Moreover, as noted in early 2018 by Evan Gershkovich of the Moscow Times, Kaspersky has lost the trust of many of its Western clients due to its close relations with the FSB. This is a a massive blow, as Kaspersky represents “Russia’s most successful cybersecurity firm and the only one to have stablished a firm presence abroad”, with half of the firm’s sales going to clients in Western clients.  Suspicion is warranted. As an encryption developer, Kaspersky is forced by Russian law to acquire a license from the FSB, and allow the agency full access to their work. The FSB also had their own personnel implanted within Kaspersky, which they leveraged to arrest Kozlovsky. While cooperation between cybersecurity firms and their host state’s intelligence agencies in pursuit of cyber criminals is not in and of itself abnormal, the extent of cooperation in Russia is. And if this were not enough to arouse concern, Israeli intelligence found that Kaspersky had obtained NSA information after an NSA employee download their software installed on a home computer. As a result of Russian state-supported cyberattacks, Gershkovich observed, “In the United States, … the lines between hacker and cybercrime investigator have become increasingly blurred.”

Still, more specialized Russian cybersecurity firms may prosper. As noted by Gershkovich, another Russian cybersecurity firm, Group-IB, started expanding into Western markets even as Kaspersky’s reputation abroad suffered.   Antivirus software must be granted full access to data in order to seek out malware. Because Group-IB, a threat intelligence company, does not offer such services, less trust is needed for them to profit from Western customers.  Their proximity to the perpetrators of cyber-attacks abroad make both Kaspersky and Group IB valuable sources of threat intelligence unavailable to more distant firms, but that proximity may still mean that clients must be prepared to examine such intelligence critically.
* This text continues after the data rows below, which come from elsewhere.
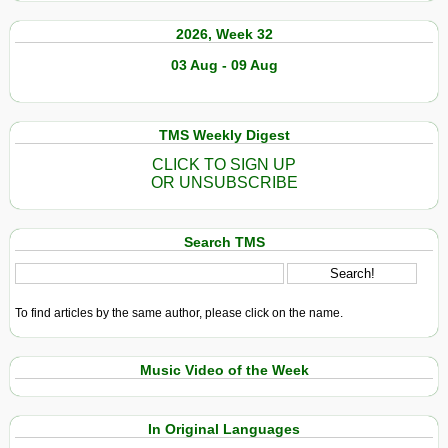
2026, Week 32
03 Aug - 09 Aug
TMS Weekly Digest
CLICK TO SIGN UP
OR UNSUBSCRIBE
Search TMS
To find articles by the same author, please click on the name.
Music Video of the Week
In Original Languages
Morover, even as it has damaged the credibility of its own cybersecurity sector, Russian cyber offensives have also counterintuitively strengthened rival cybersecurity industries in Russia’s near abroad. As noted by e-Estonia, after Russia launched a massive cyberattack against Estonia over a statue in 2007, Estonia was able to make improvements to its already robust security, leading to its recognition today as a global pinnacle of cybersecurity. What’s more, NATO, disturbed by Russian aggression and impressed by Estonian innovation, has become more involved in the country since Russia’s cyber aggression.
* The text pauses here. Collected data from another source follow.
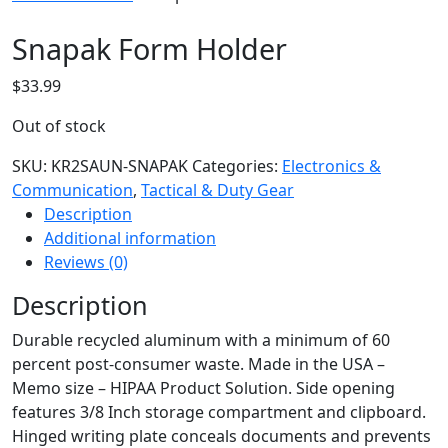
Snapak Form Holder
$
33.99
Out of stock
SKU:
KR2SAUN-SNAPAK
Categories:
Electronics &
Communication
,
Tactical & Duty Gear
Description
Additional information
Reviews (0)
Description
Durable recycled aluminum with a minimum of 60
percent post-consumer waste. Made in the USA –
Memo size – HIPAA Product Solution. Side opening
features 3/8 Inch storage compartment and clipboard.
Hinged writing plate conceals documents and prevents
Fundamentally, Russian cybersecurity firms may be hindered by their own governments isolationism, epitomized by the plan to disconnect “Runet” from the worldwide web, as detailed in a recent OODA News Brief. This would seem to signify a move toward what Jason Healey terms a “Leviathan Internet”, as described in my report on cyber defensibility.

Tyler Robinson

Tyler Robinson

Tyler Robinson is an OODA analyst currently based in Colorado Springs, Colorado. He holds an undergraduate degree in International Relations and a Master of Letters in International Security Studies from the University of St Andrews. His research interests include political psychology, deniable actors, gray area phenomena, and privatized security.